Botanists have confirmed the effects of the tree that has reportedly long been known to and exploited by traditional healers in the area. A teaspoon of the medicine sells for around 50 rand ($7). [Read the full story at AHN]
What a lucky bunch of gentlemen. And if your garden tree's not yielding something to get your pecker up (we wouldn't recommend chewing any of the berries), our large selection of natural Viagra alternatives, like VigRX, can do the job without any unfortunate bark/penis interface scenarios.
ALOHA, Oregon (AP) -- A woman who called 911 to get "the cutest cop I've seen" sent back to her home got a date all right -- a court date.
The same sheriff's deputy arrested her on charges of misuse of the emergency dispatch system.

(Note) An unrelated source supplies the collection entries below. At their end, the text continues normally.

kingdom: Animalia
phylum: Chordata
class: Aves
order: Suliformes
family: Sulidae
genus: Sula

Washington County Sheriff's Sgt. David Thompson told KGW-TV of Portland it all started with a noise complaint called in last month by neighbors of Lorna Jeanne Dudash. The deputy sent to check on the complaint knocked on her door, then left.
Thompson said Dudash then called 911, asking that the "cutie pie" deputy return.
"He's the cutest cop I've seen in a long time. I just want to know his name," Dudash told the dispatcher. "Heck, it doesn't come very often a good man comes to your doorstep."
After listening to some more, followed by a bit of silence, the dispatcher asked again why Dudash needed the deputy to return.
"Honey, I'm just going to be honest with you, OK? I just thought he was cute. I'm 45 years old and I'd just like to meet him again, but I don't know how to go about doing that without calling 911," she said.
"I know this is absolutely not in any way, shape or form an emergency, but if you would give the officer my phone number and ask him to come back, would you mind?"
The deputy returned, verified that there was no emergency and arrested her for misusing the 911 system, an offense punishable by a fine of up to several thousand dollars and a year in jail.
Holey moley! This would be a perfect reason why, if you have a carnal need for dark blue with sensible shoes, you should get yourself some Police Uniforms from our store, not bother the real thing while they're on duty, otherwise it could all end very messily. And not in a good way.
We've got plenty of British Sexy Police Uniforms, and, in honour of the cutie pie cop, an American Police Women's Uniform and American Police Man's Uniform too.